Homefront: The Revolution will launch on May 17 for North America and May 20 for all other regions, as announced by publisher Deep Silver and developer Dambuster Studio. The open world-shooter will be available on PlayStation 4, Xbox One, PC, Mac, and Linux. You can also check out the latest trailer below.
There will be a closed beta only on Xbox One starting in February. Deep Silver and Microsoft will be giving away the tokens necessary to participate over the next few weeks, but Dambuster Studio is also encouraging players to register on the Homefront website to receive notifications.
The game has had a tumultuous development history, to say the least. Its predecessor, Homefront, was developed by Kaos Studios, which was then shuttered by THQ in 2011. The reins were handed to Crytek UK, but THQ’s bankruptcy in 2012 complicated this arrangement. Eventually, Crytek bought the IP at auction, and then suffered financial issues of their own, selling the game to Deep Silver’s parent company, Koch media.

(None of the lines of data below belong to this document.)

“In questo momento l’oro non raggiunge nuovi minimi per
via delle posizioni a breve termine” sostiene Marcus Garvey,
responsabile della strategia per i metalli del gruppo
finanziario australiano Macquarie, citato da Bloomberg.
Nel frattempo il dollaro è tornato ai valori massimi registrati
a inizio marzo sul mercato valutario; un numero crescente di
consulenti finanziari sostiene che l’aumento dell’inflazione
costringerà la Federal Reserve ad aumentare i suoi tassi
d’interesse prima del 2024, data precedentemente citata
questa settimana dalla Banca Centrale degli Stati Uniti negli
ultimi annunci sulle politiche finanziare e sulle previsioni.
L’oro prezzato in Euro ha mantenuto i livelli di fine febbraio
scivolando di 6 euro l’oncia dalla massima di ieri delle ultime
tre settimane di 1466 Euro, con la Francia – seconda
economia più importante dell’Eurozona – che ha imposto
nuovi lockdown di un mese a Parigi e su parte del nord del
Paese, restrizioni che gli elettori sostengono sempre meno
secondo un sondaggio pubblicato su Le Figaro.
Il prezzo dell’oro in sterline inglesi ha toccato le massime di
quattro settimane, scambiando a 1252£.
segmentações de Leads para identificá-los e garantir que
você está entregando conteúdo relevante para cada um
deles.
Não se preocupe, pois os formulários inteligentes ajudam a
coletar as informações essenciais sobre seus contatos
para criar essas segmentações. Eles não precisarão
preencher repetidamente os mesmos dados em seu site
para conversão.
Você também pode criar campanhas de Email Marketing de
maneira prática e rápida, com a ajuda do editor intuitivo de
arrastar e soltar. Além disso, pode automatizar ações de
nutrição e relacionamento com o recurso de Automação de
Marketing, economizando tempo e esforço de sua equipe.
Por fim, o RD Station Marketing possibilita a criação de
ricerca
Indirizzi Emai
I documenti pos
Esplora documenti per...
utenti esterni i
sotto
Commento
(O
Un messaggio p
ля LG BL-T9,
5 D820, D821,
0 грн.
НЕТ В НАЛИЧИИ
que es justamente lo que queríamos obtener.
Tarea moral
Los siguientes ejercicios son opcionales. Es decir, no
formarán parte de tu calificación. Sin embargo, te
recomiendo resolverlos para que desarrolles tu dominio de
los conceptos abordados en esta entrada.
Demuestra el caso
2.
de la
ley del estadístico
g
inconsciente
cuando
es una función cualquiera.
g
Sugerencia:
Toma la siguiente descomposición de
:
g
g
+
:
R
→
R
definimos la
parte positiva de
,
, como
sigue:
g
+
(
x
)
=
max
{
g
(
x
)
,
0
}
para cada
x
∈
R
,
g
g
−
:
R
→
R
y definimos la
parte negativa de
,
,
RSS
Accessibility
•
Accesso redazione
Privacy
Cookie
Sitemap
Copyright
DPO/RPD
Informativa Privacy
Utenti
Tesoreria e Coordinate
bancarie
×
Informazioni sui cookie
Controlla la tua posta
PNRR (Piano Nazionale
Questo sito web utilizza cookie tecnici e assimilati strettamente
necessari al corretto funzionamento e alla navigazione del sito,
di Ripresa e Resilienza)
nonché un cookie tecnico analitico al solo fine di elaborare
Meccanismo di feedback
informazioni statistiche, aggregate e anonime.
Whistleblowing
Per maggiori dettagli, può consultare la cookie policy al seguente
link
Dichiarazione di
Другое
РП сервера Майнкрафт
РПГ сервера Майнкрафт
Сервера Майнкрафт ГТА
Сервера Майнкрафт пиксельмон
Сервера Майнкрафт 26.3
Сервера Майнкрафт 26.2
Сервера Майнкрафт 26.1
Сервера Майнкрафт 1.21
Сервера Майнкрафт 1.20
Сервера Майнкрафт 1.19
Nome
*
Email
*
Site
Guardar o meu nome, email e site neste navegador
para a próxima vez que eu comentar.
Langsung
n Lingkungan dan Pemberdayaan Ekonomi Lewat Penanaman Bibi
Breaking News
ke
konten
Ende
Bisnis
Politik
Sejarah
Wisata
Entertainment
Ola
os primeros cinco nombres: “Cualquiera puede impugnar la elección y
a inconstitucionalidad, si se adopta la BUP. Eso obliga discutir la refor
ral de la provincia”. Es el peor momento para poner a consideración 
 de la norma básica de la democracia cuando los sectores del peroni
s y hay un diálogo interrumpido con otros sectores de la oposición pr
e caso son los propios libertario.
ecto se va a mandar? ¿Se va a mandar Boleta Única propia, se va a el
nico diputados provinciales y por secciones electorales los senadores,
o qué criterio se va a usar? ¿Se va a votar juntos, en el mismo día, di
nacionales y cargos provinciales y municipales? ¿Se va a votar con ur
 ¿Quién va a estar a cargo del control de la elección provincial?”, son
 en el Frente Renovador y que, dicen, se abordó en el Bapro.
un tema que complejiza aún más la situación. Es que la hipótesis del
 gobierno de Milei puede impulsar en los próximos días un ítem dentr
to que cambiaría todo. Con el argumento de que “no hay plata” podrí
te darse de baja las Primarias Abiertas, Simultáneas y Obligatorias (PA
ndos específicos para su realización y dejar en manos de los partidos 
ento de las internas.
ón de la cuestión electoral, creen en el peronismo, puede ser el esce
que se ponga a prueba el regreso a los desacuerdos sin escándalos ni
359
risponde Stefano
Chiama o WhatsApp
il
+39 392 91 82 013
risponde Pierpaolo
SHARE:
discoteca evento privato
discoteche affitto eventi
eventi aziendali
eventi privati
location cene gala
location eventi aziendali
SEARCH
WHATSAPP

Given the constant changing of hands, Homefront: The Revolution has gone through several iterations. The final version is set in 2029, two years after the events of the original game. The fictional Greater Korean Republic, a more powerful, imperialistic evolution of the real-world North Korea, has focused its attention on the Eastern half of the United States, centering around Philadelphia, PA. The game uses the city as an open-world setting. Players will inhabit the character of Ethan “Birtdy” Brady, a young member of the resistance.
The game is divided into three separate zones. Red Zones are described as “war-ravaged wastelands, where the first armed uprising against the KPA Occupation was brutally crushed.” These areas are in a constant state of war between the KPA and the resistance. Next are Green Zones, which Deep Silver says are “highly militarised command centres from where the KPA exercise their power and control,” and where players will discover many of the iconic landmarks of Philadelphia, such as Independence Hall. Finally, there’s the Yellow Zones, which are densely populated areas of Philadelphia, structured as a mix between an Orwellian police state and a ghetto slum. The KPA rules these neighborhoods with a iron-clad 24-hour military presence.
Given the few depictions of Philadelphia in videogames, let’s hope that Dambuster Studio does the city of brotherly love justice. We’ll find out on May 17.